A corrida pela vacina contra a febre amarela já provoca a falta de doses em clínicas particulares de São Paulo.

Moradores de bairros fora da zona norte, onde foram encontrados dois macacos mortos com o vírus da febre amarela silvestre, têm procurado a imunização em outras regiões da cidade.

O estoque de vacinas contra a febre amarela acabou na tarde de quarta-feira, no Hospital Israelita Albert Einstein, na zona sul de São Paulo.

O comportamento das pessoas a 30 quilômetros de onde foi encontrado o vírus surpreendeu o coordenador do Centro de Imunização do Eisnten, Alfredo Elias Gilio.

A situação é semelhante na Vacinarte Clínica de Vacinação, na região norte.

A enfermeira Adriana Almeida conta que a busca pela imunização cresceu desde o começo da semana.

No centro da Capital Paulista, a administradora da Vaccin, em Higienópolis, Fabiana Rolim viu o volume de vacina terminar na quarta-feira.

A analista de sistema Cinthia Dantas, mora na região norte, onde  a campanha de vacinação foi intensificada.

A saída encontrada pela Cinthia foi tomar a vacina no Hospital das Clínicas, que também tem registrado aumento da demanda nos últimos dias.

A reportagem da BandNews FM encontrou uma variação de 150 e 240 reais no preço da dose contra a febre amarela.

Na zona leste, encontramos a melhor oferta, mas também dificuldades para obter o produto.
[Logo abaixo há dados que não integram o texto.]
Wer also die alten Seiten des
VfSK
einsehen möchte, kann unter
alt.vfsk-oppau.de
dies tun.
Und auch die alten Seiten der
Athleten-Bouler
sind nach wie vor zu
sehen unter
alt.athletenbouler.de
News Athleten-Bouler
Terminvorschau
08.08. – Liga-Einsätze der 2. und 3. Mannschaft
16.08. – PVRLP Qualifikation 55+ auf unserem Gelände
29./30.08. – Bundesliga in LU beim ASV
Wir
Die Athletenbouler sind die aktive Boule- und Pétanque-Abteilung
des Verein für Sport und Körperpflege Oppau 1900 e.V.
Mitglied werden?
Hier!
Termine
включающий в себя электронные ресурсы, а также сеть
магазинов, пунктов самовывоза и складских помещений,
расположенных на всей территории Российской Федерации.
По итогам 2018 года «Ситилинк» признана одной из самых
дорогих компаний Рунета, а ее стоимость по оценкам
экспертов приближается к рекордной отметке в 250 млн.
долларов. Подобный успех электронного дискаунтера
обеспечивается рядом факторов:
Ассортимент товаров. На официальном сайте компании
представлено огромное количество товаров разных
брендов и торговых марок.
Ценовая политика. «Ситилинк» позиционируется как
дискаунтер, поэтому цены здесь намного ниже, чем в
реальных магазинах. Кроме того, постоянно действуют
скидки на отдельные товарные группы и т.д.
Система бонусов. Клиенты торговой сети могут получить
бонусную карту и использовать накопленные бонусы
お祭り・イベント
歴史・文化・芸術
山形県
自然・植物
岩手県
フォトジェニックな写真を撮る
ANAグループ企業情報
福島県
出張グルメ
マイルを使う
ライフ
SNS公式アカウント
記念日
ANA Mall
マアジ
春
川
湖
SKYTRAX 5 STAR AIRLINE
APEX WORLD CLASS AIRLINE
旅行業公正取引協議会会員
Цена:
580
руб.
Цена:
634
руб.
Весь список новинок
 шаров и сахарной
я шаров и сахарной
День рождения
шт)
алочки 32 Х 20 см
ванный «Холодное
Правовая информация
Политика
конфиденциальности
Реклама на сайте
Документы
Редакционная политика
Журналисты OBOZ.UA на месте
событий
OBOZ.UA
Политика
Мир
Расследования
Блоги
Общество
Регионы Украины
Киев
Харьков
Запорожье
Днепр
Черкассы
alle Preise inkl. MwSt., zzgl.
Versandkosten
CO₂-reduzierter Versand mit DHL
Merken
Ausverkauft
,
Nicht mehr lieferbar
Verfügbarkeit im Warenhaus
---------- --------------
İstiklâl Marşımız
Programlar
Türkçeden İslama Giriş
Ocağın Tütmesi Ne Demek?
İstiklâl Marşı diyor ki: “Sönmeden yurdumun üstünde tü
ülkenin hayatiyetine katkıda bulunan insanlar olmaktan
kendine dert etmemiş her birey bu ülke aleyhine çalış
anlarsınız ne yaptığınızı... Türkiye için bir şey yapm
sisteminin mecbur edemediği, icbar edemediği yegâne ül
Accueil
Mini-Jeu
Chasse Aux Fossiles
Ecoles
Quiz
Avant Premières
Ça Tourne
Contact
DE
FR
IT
Na capital paulista, a indicação da dose contra a febre amarela é feita para moradores da Casa Verde, Cachoeirinha e Tremembé.

Além disso, permanece a recomendação de vacinar para quem se dirige a regiões de mata dentro das áreas de risco.

O médico Roberto Florim, da Clínica Vacinar, na  zona sul, ressalta a orientação.

A vacina não está indicada para gestantes, mulheres amamentando crianças com até 6 meses e pessoas imunodeprimidas, como pacientes em tratamento quimioterápico.